_WHAT THE TASK REQUIRES_. All lines of the entries with "ngon" in them must be listed.

[Opening INPUT DATA section]

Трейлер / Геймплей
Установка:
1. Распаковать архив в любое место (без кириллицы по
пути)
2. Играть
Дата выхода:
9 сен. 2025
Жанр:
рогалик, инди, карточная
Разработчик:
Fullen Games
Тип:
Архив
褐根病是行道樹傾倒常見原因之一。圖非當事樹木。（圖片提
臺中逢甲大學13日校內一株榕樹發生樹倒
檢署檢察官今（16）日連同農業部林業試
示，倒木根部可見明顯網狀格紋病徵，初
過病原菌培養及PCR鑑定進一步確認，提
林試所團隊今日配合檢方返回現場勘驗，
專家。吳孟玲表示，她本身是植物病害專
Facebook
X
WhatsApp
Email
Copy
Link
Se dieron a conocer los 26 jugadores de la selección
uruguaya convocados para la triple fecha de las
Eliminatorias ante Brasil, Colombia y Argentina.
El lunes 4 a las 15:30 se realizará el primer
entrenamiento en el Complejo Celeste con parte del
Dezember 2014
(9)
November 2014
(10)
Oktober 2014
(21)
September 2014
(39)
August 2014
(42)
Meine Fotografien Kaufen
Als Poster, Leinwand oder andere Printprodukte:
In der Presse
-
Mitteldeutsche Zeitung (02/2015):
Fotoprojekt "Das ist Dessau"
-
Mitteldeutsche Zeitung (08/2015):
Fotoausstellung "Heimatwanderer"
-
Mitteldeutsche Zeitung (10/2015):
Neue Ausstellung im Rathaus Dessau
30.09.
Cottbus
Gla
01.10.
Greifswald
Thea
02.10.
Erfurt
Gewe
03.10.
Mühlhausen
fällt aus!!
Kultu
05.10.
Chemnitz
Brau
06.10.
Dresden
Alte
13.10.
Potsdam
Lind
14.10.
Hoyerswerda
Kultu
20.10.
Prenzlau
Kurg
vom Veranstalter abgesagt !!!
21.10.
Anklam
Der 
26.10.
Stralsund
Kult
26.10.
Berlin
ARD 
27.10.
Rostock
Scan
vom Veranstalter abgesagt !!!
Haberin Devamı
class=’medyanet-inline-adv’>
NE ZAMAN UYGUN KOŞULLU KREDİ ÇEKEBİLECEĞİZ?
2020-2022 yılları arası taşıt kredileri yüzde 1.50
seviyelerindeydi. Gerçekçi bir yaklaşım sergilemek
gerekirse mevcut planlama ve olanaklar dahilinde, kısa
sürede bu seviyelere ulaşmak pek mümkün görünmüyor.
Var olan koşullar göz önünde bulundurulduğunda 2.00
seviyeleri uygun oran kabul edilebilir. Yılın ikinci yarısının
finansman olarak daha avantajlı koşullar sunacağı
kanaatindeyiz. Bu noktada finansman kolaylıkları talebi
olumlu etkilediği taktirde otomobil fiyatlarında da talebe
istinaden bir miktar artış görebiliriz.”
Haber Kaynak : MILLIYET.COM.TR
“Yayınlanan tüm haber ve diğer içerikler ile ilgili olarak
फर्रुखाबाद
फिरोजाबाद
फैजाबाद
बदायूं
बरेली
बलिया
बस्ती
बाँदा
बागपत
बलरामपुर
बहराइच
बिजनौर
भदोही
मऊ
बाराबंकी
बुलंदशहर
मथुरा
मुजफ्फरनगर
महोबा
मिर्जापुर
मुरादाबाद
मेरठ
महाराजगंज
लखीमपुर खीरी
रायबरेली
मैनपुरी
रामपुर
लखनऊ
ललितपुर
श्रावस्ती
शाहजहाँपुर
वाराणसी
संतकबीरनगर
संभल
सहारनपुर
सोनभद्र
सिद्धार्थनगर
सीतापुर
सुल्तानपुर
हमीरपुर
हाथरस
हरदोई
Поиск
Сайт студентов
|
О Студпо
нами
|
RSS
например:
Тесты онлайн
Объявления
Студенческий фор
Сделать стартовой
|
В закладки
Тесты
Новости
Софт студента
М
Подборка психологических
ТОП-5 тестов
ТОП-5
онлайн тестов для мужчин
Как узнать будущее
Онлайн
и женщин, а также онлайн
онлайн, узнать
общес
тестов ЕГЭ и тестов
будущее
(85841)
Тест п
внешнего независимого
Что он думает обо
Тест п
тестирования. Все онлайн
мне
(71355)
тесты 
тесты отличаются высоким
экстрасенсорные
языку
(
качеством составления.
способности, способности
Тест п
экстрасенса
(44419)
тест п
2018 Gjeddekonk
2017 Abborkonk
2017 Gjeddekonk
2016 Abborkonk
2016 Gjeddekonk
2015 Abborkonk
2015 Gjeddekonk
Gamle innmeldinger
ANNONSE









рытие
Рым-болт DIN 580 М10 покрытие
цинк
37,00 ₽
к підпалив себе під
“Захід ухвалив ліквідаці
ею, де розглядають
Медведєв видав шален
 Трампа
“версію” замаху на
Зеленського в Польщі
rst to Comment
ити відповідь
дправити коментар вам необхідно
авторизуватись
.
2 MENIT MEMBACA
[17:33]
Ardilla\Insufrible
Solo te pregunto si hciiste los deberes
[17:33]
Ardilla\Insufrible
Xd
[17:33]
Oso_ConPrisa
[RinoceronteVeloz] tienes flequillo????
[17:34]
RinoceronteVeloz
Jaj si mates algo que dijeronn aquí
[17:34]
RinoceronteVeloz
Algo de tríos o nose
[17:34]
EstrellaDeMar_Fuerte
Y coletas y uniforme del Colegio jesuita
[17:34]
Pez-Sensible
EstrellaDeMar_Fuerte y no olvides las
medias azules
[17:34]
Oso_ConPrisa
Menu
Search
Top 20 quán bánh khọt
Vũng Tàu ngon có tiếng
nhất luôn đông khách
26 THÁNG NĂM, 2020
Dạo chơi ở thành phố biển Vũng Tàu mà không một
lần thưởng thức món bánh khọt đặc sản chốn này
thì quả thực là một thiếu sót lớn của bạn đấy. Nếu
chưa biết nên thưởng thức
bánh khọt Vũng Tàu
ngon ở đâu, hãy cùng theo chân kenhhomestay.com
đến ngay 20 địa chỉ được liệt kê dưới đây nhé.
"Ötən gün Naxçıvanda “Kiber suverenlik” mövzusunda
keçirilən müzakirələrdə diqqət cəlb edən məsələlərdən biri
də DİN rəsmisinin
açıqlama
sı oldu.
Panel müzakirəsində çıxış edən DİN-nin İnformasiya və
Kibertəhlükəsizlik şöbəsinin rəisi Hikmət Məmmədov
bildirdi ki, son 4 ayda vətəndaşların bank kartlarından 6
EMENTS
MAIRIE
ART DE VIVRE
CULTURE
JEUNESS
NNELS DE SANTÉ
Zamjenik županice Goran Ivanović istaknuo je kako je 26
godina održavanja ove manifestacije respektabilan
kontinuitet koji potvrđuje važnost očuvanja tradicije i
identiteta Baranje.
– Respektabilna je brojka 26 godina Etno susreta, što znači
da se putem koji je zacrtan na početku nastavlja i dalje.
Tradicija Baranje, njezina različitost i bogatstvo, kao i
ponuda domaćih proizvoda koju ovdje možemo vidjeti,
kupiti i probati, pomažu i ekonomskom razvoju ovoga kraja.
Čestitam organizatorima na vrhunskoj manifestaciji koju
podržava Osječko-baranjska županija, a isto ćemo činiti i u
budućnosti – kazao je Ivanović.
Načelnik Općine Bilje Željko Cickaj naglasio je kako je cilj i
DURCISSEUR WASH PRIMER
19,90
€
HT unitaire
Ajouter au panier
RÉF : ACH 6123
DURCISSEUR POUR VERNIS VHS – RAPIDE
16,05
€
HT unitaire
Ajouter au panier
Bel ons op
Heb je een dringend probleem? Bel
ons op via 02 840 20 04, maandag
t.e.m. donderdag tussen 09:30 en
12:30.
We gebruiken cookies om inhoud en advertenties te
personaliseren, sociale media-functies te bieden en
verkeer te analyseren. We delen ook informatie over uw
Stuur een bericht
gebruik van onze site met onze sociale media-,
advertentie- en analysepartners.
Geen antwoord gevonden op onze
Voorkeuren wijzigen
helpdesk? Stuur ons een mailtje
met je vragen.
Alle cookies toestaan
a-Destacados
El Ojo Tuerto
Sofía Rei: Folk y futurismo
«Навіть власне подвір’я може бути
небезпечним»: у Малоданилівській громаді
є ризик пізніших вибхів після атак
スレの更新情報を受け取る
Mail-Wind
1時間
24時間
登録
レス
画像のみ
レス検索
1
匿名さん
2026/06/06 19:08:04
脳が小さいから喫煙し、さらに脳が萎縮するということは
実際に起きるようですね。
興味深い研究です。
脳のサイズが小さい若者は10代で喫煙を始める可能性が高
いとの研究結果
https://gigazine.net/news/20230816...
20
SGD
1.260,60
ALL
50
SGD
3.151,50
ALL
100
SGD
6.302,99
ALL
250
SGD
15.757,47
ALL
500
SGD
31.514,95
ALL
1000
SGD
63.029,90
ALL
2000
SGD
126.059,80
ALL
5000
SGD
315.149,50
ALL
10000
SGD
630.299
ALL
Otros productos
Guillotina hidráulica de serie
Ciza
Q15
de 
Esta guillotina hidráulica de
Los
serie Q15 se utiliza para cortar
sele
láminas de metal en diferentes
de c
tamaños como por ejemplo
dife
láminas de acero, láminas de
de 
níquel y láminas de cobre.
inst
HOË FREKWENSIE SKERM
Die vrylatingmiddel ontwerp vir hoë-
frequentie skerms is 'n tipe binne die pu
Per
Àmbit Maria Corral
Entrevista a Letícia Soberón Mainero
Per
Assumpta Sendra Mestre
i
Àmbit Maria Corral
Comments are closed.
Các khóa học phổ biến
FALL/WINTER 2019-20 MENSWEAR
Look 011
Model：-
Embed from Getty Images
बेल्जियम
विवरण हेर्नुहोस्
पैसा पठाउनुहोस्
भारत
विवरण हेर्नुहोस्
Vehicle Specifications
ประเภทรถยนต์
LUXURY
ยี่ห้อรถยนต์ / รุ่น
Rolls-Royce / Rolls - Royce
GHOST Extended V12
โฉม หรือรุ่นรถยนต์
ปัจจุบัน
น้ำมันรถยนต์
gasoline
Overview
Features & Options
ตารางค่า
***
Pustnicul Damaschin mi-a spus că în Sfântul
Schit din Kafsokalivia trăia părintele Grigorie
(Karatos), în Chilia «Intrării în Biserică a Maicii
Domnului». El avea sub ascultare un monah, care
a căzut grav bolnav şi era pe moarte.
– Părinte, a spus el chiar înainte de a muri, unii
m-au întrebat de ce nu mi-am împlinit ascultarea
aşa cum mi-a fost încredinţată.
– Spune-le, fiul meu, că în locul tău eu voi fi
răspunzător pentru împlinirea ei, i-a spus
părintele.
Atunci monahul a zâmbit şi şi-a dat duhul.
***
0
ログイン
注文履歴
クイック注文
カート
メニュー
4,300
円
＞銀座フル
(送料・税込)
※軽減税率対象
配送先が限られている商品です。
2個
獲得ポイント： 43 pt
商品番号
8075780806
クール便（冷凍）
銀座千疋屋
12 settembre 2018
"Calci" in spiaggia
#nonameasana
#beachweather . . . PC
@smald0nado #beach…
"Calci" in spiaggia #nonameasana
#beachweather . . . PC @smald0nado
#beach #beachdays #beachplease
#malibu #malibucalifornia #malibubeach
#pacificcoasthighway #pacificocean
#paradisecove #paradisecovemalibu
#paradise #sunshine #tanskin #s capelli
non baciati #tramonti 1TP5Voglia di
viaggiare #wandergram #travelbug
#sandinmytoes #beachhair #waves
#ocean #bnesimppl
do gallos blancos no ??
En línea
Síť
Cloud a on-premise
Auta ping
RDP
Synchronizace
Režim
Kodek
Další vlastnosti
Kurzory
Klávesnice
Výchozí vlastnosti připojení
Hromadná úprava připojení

[Closing INPUT DATA section]

_YOUR RESPONSE_.
Vũng Tàu ngon có tiếng
ngon ở đâu, hãy cùng theo chân kenhhomestay.com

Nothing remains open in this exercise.